Teks Sumber =>

########

Pentingnya Bahasa dalam Pembentukan Regulasi dan Penegakan Hukum
Terbaru

Pentingnya Bahasa dalam Pembentukan Regulasi dan Penegakan Hukum

Karena persoalan bahasa hukum kerap menimbulkan persoalan dalam pembentukan regulasi dan praktik penegakan hukum. Diusulkan perlu ada lembaga khusus yang intensif untuk membangun dan mengembangkan bahasa Indonesia hukum.

########

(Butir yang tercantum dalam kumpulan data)
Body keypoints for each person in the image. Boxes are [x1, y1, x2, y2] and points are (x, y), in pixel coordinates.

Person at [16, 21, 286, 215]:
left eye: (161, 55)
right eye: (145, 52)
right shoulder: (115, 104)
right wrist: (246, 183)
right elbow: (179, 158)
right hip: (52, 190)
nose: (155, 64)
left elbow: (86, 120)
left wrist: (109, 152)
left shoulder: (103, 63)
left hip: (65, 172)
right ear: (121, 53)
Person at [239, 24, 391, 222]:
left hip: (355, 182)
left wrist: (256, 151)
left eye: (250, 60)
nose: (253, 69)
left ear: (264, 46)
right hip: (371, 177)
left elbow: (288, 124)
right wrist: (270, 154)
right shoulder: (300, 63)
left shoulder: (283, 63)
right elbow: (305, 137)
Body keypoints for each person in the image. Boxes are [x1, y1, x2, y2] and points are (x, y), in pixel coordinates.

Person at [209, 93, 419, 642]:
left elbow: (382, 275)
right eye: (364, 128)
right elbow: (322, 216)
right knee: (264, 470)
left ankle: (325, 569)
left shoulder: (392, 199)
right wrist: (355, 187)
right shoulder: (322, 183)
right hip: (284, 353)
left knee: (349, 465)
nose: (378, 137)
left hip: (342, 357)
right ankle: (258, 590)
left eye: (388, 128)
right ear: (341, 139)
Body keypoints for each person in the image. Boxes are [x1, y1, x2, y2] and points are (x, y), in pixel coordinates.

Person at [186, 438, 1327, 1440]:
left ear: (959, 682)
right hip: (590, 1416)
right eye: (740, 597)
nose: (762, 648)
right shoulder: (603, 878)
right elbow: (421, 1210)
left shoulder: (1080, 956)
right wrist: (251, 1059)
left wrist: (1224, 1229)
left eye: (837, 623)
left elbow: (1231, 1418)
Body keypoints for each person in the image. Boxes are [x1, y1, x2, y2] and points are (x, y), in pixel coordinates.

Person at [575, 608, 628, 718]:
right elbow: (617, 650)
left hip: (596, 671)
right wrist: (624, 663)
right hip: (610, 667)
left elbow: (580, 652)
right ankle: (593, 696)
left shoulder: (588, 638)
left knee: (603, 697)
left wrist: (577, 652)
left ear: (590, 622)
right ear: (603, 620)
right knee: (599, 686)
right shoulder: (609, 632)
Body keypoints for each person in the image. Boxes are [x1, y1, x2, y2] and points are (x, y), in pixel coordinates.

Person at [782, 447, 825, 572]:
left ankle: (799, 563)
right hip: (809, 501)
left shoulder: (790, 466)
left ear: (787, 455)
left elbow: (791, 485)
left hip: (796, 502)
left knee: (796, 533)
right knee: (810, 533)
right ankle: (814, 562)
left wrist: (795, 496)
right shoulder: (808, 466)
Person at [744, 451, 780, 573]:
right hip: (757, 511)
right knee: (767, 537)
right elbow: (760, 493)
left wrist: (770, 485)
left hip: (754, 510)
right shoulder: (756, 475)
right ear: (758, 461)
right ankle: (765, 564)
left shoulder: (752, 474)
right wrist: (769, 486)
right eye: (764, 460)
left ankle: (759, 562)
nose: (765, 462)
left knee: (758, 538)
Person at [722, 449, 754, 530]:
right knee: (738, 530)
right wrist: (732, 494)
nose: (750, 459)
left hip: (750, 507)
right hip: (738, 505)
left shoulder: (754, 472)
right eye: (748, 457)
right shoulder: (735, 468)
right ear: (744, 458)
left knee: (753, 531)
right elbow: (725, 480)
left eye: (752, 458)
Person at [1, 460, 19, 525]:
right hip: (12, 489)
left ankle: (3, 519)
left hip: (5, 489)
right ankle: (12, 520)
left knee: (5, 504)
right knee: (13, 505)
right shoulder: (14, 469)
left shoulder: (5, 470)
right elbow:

########

Tugas Anda =>
A. Tuliskan ulang bagian teks tentang bahasa hukum, dari "Karena persoalan bahasa" terus sampai "bahasa Indonesia hukum.", tanpa mengubah apa pun.
B. Menurut teks tentang bahasa hukum, apa yang diusulkan untuk membangun dan mengembangkan bahasa Indonesia hukum?

Jawaban Setiap Tugas =>
A.
Karena persoalan bahasa hukum kerap menimbulkan persoalan dalam pembentukan regulasi dan praktik penegakan hukum. Diusulkan perlu ada lembaga khusus yang intensif untuk membangun dan mengembangkan bahasa Indonesia hukum.

B. Perlu ada lembaga khusus yang intensif.